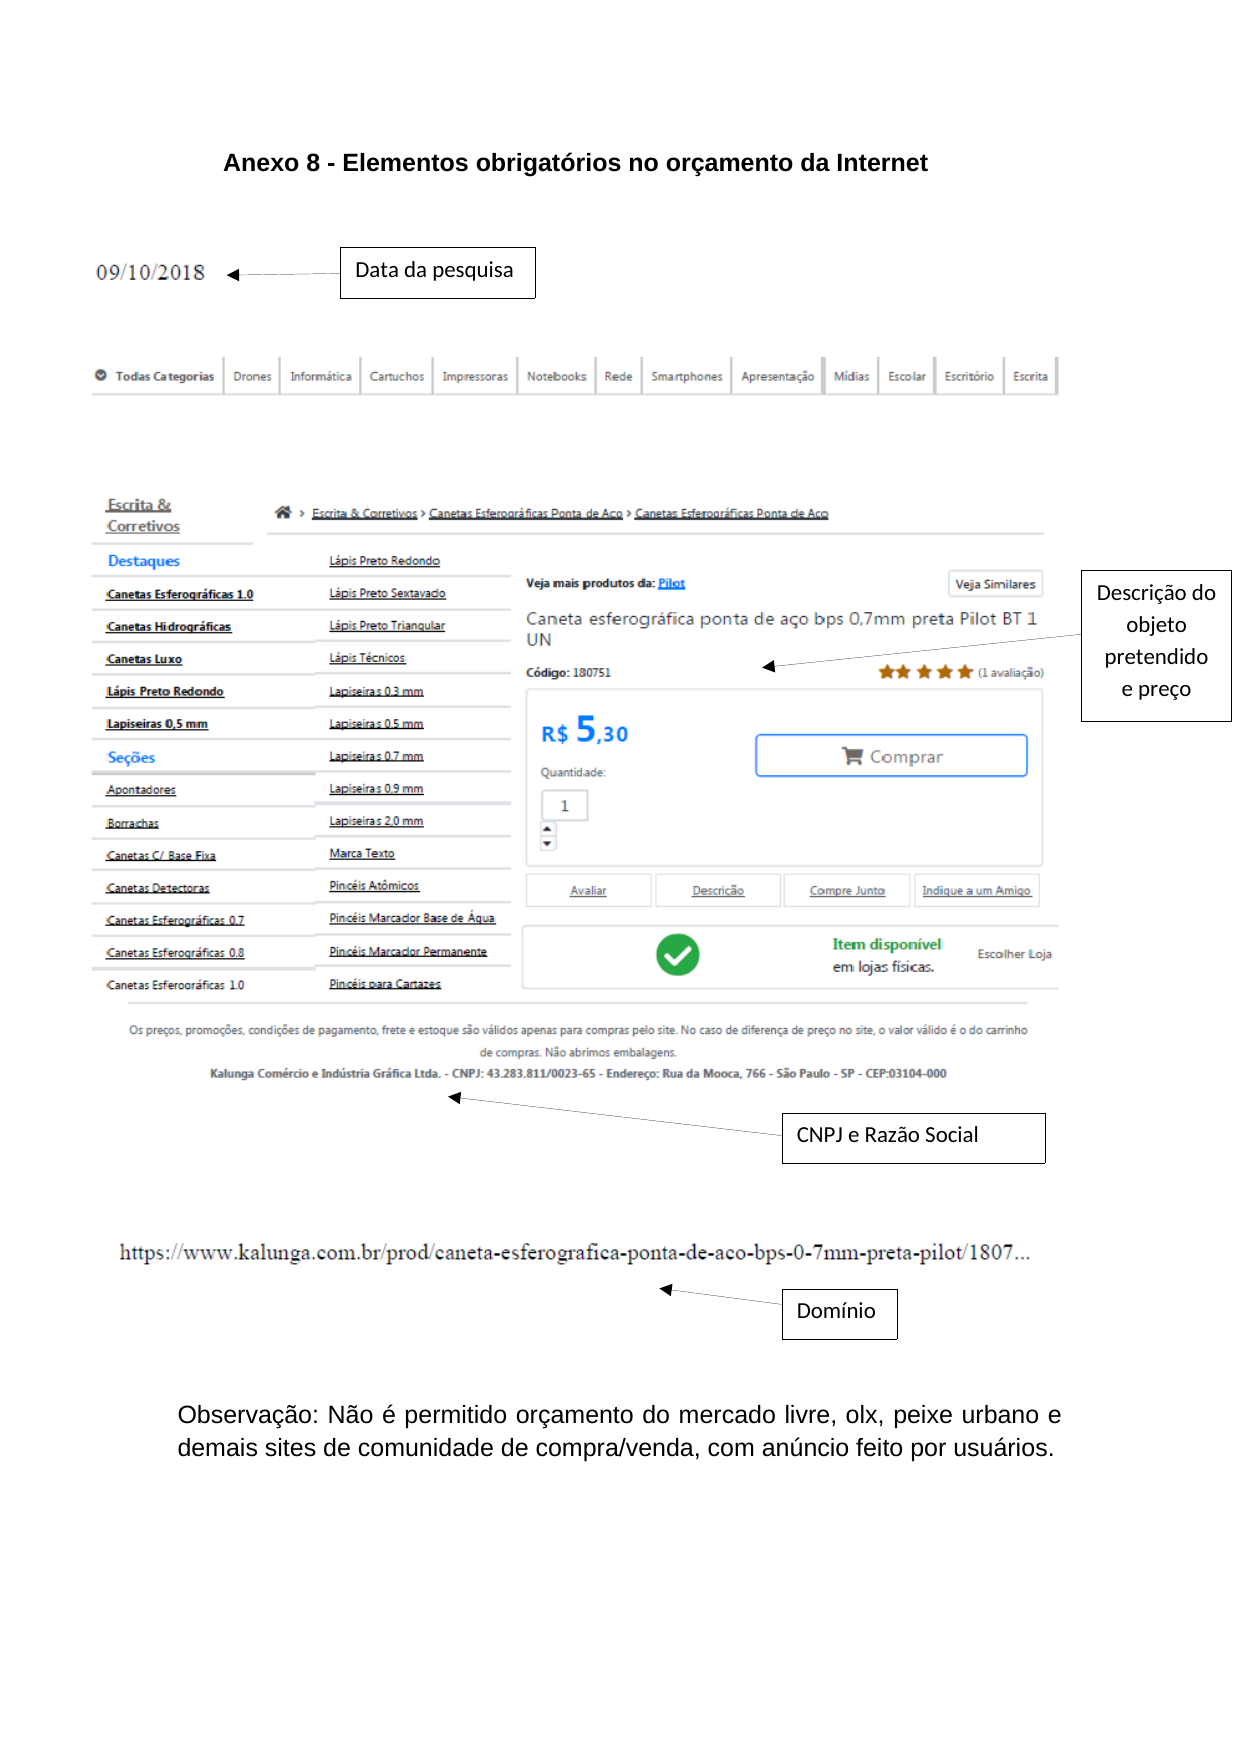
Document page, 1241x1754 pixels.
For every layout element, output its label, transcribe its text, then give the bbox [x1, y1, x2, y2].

text Anexo 8 - Elementos obrigatórios no orçamento da Internet [88, 148, 1063, 176]
text Observação: Não é permitido orçamento do mercado livre, olx, peixe urbano e demais sites de comunidade de compra/venda, com anúncio feito por usuários. [177, 1399, 1063, 1461]
picture [88, 255, 1060, 1267]
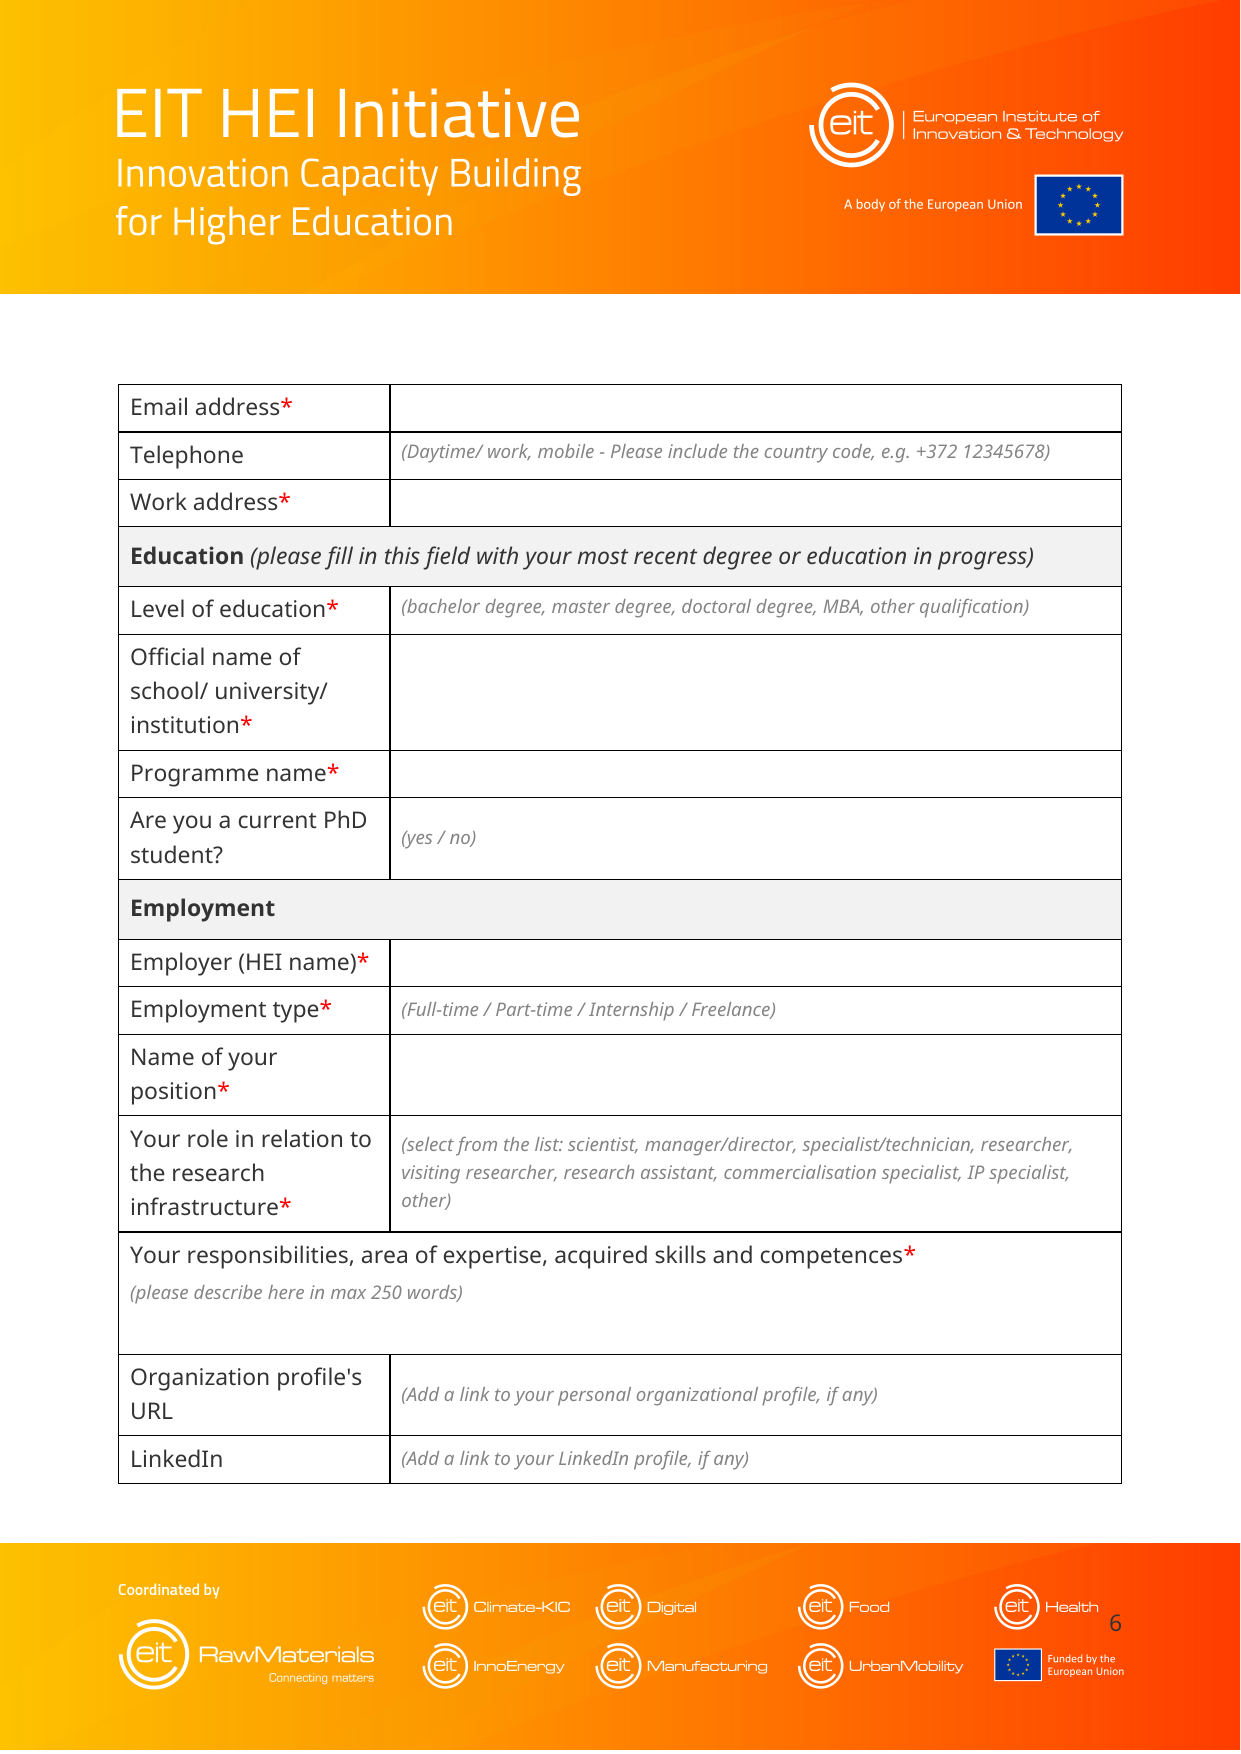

§

[ABOUT THIS TASK]: Once the line holding "For every layout" is found, set down that line and every line after it, exactly, through the last line of the records above, omitting pictures.

[RESULT OF THIS EXERCISE]:
For every layout element, output its label, transcribe its text, then give the bbox [x1, y1, x2, y2].

text Anexo 8 - Elementos obrigatórios no orçamento da Internet [88, 148, 1063, 176]
text Observação: Não é permitido orçamento do mercado livre, olx, peixe urbano e demais sites de comunidade de compra/venda, com anúncio feito por usuários. [177, 1399, 1063, 1461]
picture [88, 255, 1060, 1267]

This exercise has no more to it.